Activity: Scan the records for the string "center" and copy every line that holds it.

Data supplied:
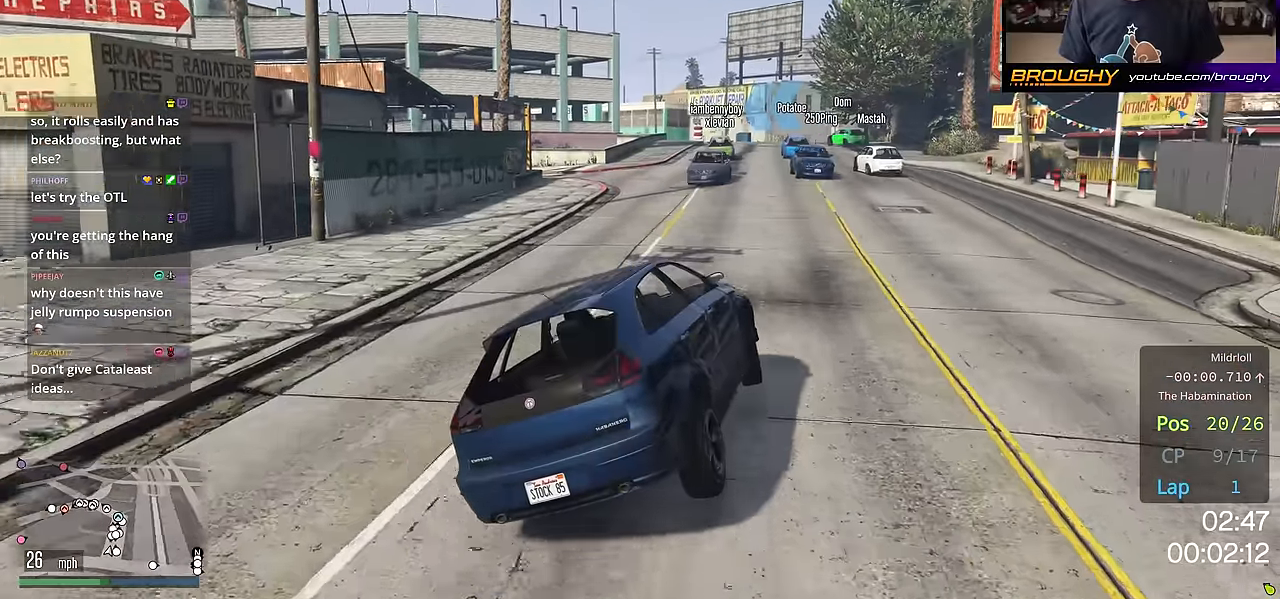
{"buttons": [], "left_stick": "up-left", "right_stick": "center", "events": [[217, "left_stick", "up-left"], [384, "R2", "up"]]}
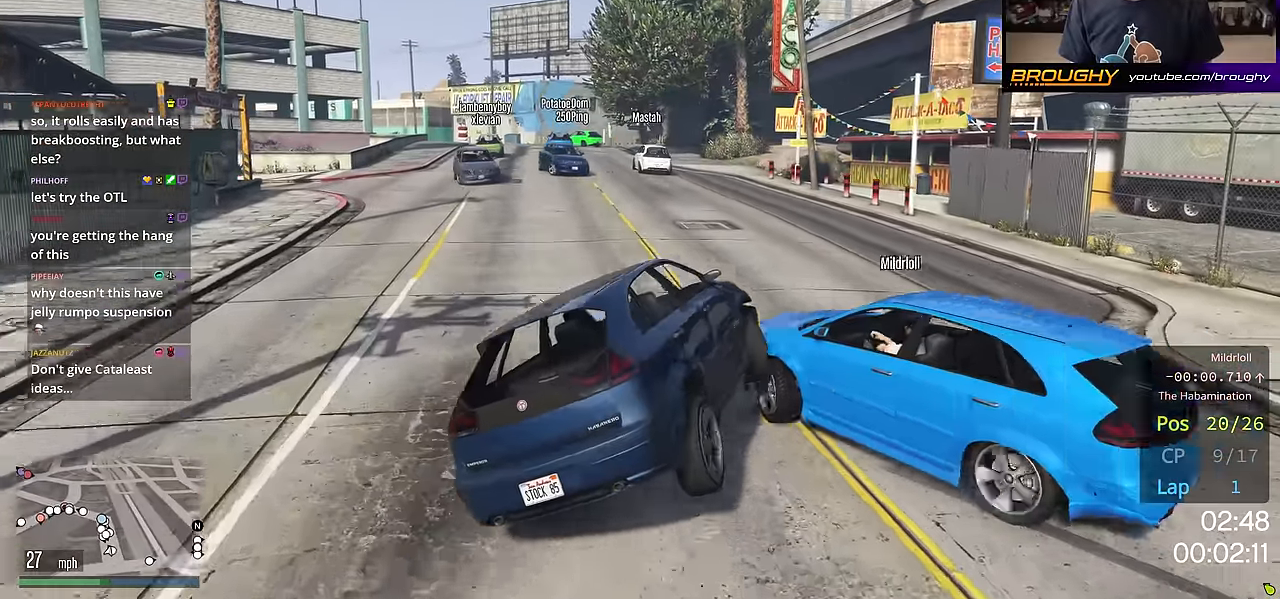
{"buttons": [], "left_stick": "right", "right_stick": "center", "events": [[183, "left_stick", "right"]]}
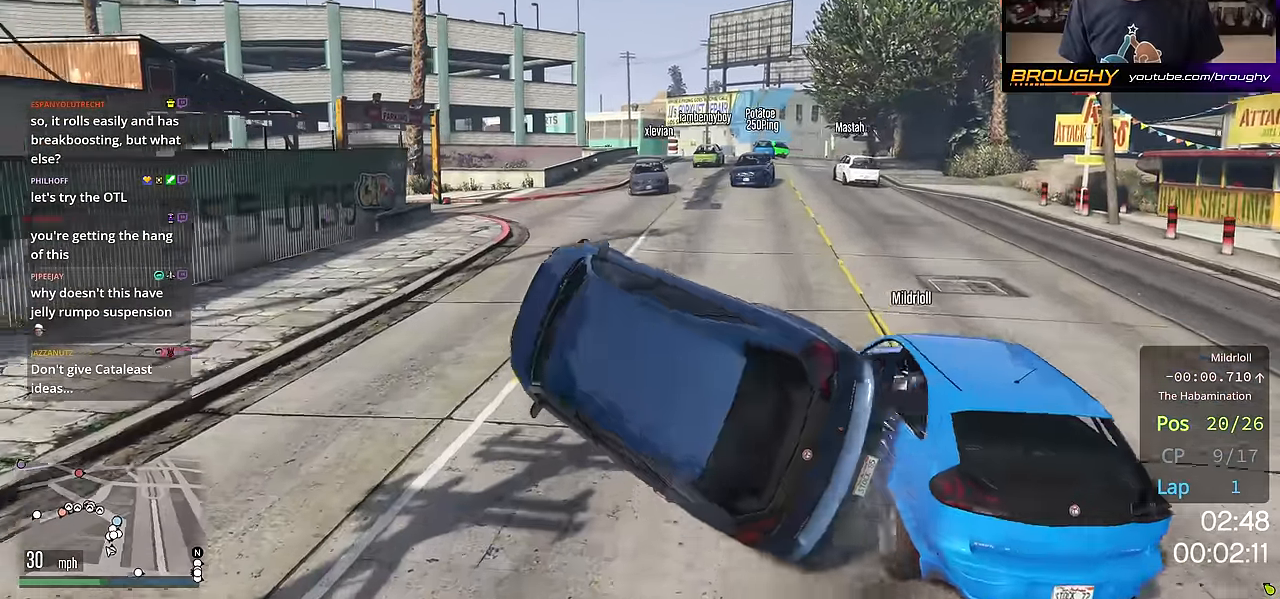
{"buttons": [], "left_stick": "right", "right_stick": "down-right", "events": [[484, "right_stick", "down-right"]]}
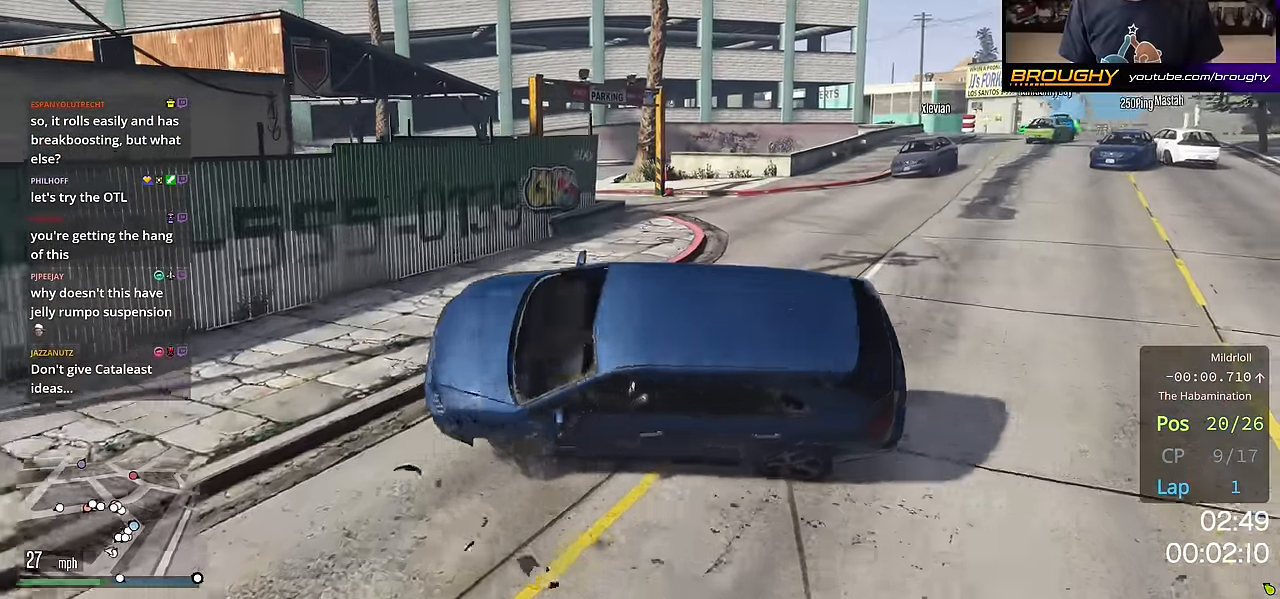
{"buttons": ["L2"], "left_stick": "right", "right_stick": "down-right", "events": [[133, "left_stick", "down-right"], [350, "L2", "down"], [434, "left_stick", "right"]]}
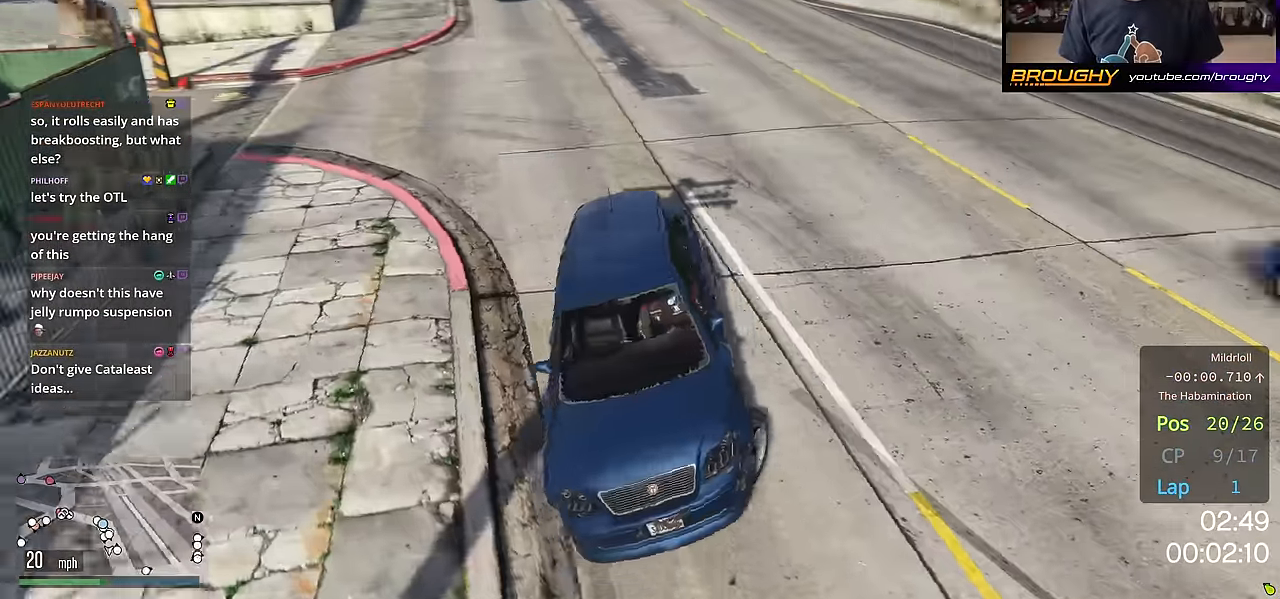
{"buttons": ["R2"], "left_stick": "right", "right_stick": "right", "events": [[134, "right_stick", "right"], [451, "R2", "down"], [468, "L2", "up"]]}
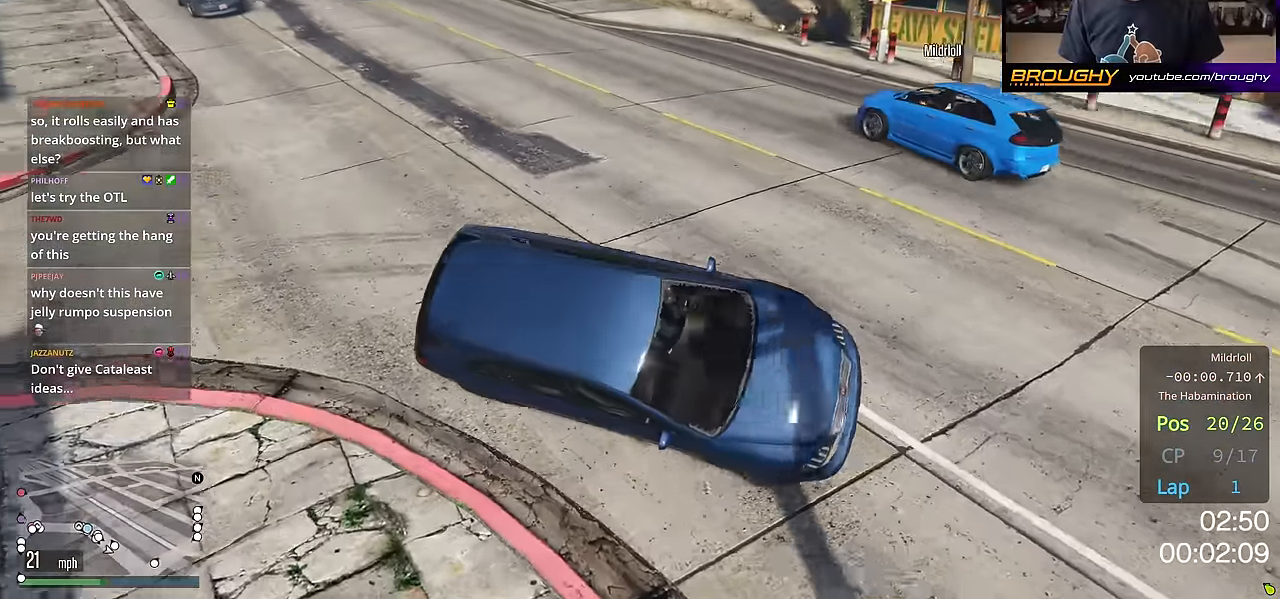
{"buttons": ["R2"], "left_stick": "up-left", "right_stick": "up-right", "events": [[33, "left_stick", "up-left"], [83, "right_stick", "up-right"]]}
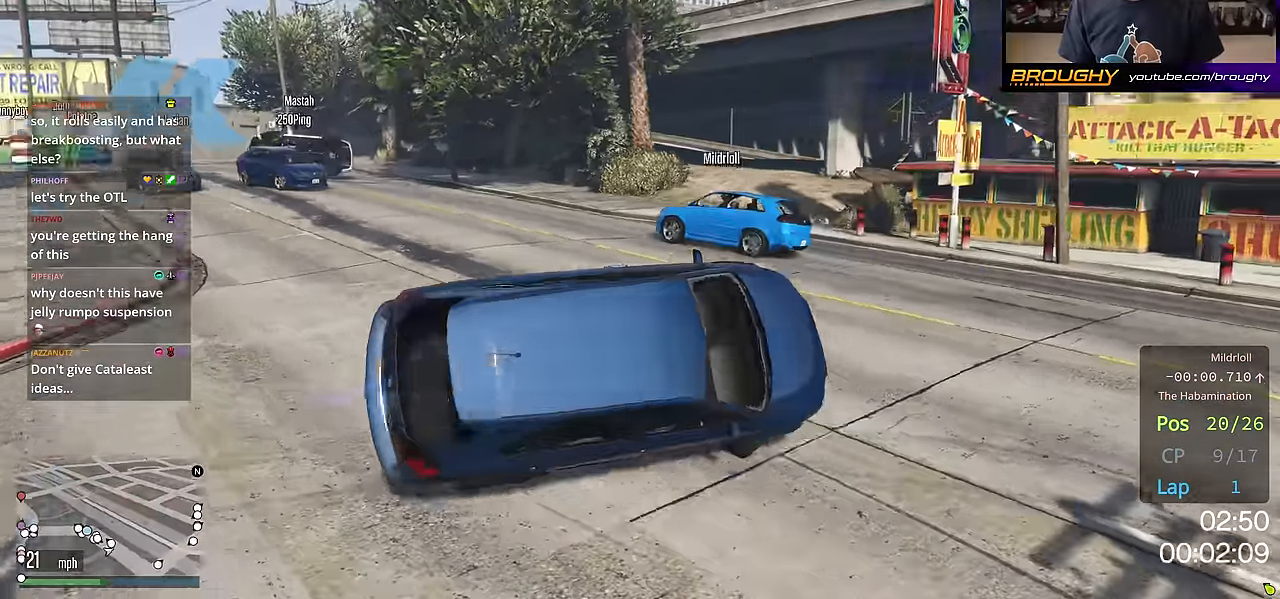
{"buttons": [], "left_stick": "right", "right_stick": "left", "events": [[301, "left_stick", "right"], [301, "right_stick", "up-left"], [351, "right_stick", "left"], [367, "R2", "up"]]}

Expected output:
{"buttons": [], "left_stick": "up-left", "right_stick": "center", "events": [[217, "left_stick", "up-left"], [384, "R2", "up"]]}
{"buttons": [], "left_stick": "right", "right_stick": "center", "events": [[183, "left_stick", "right"]]}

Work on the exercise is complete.